Выбрать главу

«Ужасная весть!» — заключает Бунин. Он находился тогда в красной Одессе и с огромным нетерпением просматривал большевистские газеты, в надежде на скорое соединение Деникина с Колчаком и освобождение от коммунизма Москвы и всей России. Гришин-Алмазов же был хорошо знаком ему по деятельности на посту военного губернатора Одессы, где Бунин жил с июня 1918 года.

Деникин, долгое время настороженно и предубежденно относившийся к Гришину-Алмазову, уже в эмиграции написал честные и справедливые слова о нем:

«...Трагически окончил свою молодую и бурную жизнь человек далеко не заурядный, не оцененный в Сибири, недооцененный на Юге и имевший много данных для того, чтобы играть видную роль в рядах белого движения».

Послесловие

Вот и весь рассказ о жизни и смерти «одесского диктатора»...

Думается, что Алексей Николаевич Гришин-Алмазов все-таки вовсе не был неудачливым генералом, как иногда пишут о нем.
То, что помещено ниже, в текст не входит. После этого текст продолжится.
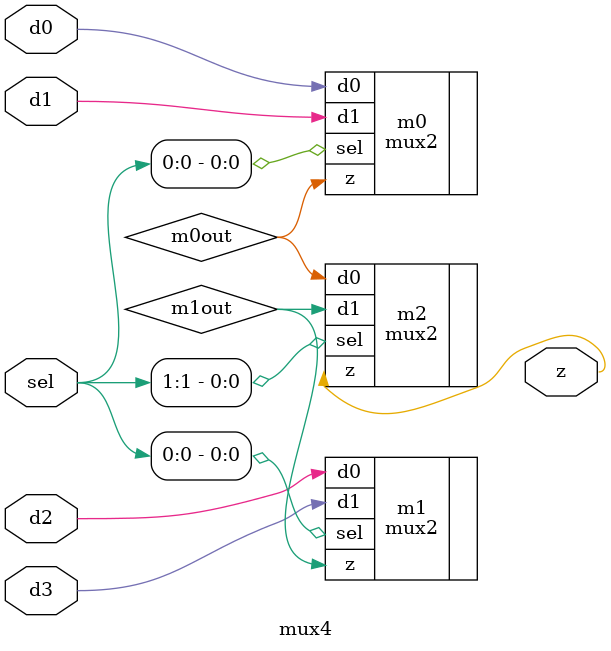
<source format=sv>
module mux4 (
    input logic d0,          // Data input 0
    input logic d1,          // Data input 1
    input logic d2,          // Data input 2
    input logic d3,          // Data input 3
    input logic [1:0] sel,   // Select input
    output logic z           // Output
);

// Put your code here
// ------------------
logic m0out;
logic m1out;
mux2 m0 (.d0(d0),.d1(d1),.sel(sel[0]),.z(m0out));
mux2 m1 (.d0(d2),.d1(d3),.sel(sel[0]),.z(m1out));
mux2 m2 (.d0(m0out),.d1(m1out),.sel(sel[1]),.z(z));
// End of your code

endmodule

</source>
Если проследить его деятельность на посту военного министра Сибири, то видно, что его отставка была предрешена в тех обстоятельствах и с тем окружением, сложившимся вокруг него. Это был лишь вопрос времени — немного раньше или позже, но это бы обязательно случилось. Слишком оп раздражал левые, эсеровские круги Сибири, хотя и пришел к власти во многом благодаря им. Убрав его, как слишком независимого и консервативного, с их точки зрения, министра, эсеры и их временные союзники привели к власти еще более правого — Иванова-Ринова. Примерно то же самое произошло потом и в Одессе. Французское командование, растерявшись и запутавшись в создавшейся обстановке, решило убрать Гришина и привести во власть целую плеяду разнокалиберных деятелей, которые ничем так и не проявили себя, а в итоге Одесса была оставлена большевикам. Гришин держался до конца — оставаться далее на посту военного губернатора можно было, только потеряв собственное лицо и уронив достоинство перед французами. Сложившиеся обстоятельства были выше его сил, или, как писала Тэффи, «судьба оказалась значительнее его личности».

В его последней попытке прорваться на восток, к Колчаку, тоже прослеживается трагическое стечение обстоятельств. Может быть, все можно было сделать по-другому. Но «история не знает сослагательного наклонения». Случилось так, как случилось — ив этой ситуации, ему ничего не оставалось, как пустить себе пулю. Он это и сделал. Иначе он поступить не мог. Иначе он бы не был Гришиным-Алмазовым.

Впрочем, теперь читатель сам может составить свое мнение о нем. Я попытался только в меру сил очертить историю его жизни и борьбы.

Несколько слов о судьбе жены Гришина-Алмазова — Марии Александровны, урожденной Захаровой. Как уже упоминалось выше, Алексей Николаевич оставил ее в Омске, отправляясь на Юг России в сентябре 1918 года. Будучи, даже по предвзятой оценке Вологодского, «очень неглупой женщиной», она неплохо устроилась там и вскоре организовала на своей квартире аристократический салон с политической окраской. Там собирались штабные офицеры, члены Совета министров и представители сибирских деловых кругов. Салон был с явно монархической тенденцией. После переворота 18 ноября 1918 года, когда к власти пришел адмирал А.В. Колчак, он также стал непременным участником веселых застолий у Гришиной-Алмазовой, а его гражданская жена — Анна Васильевна Тимирева сделалась ее ближайшей подругой.

Они довольно весело и беззаботно проводили время, посещая рестораны и балы, иногда в компании с самим адмиралом, не обращая внимания на злопыхательства врагов Гришина-Алмазова.

Когда большевистские войска подошли к Омску и уже было эвакуировано правительство, Тимирева, узнав, что Колчак тоже собирается отъезжать, тайно сообщила об этом Марии Александровне. Они выехали на восток 11 ноября 1919 года, за день до отъезда Верхового правителя, а в пути присоединились к его литерному поезду. В январе 1920 года, когда Колчак был выдан чехами Иркутскому политцентру, Гришина-Алмазова была арестована вместе с Тимиревой и препровождена в Иркутскую губернскую тюрьму. Там же находился и Александр Васильевич Колчак. Первое время условия содержания в тюрьме были довольно сносные — им даже разрешалось гулять по коридорам, чем пользовалась Мария Александровна, передавая иногда Колчаку записки и кое-что из съестного, которое она получала в виде передач с воли. Затем, при подходе к городу белых, условия ужесточились — егерей сменил красногвардейский караул из рабочих, и о прогулках и передачах пришлось забыть. В ночь на 7 февраля Мария Александровна, наверное, последняя из близких к нему людей, наблюдала через волчок тюремной камеры, как Александра Васильевича уводили на расстрел.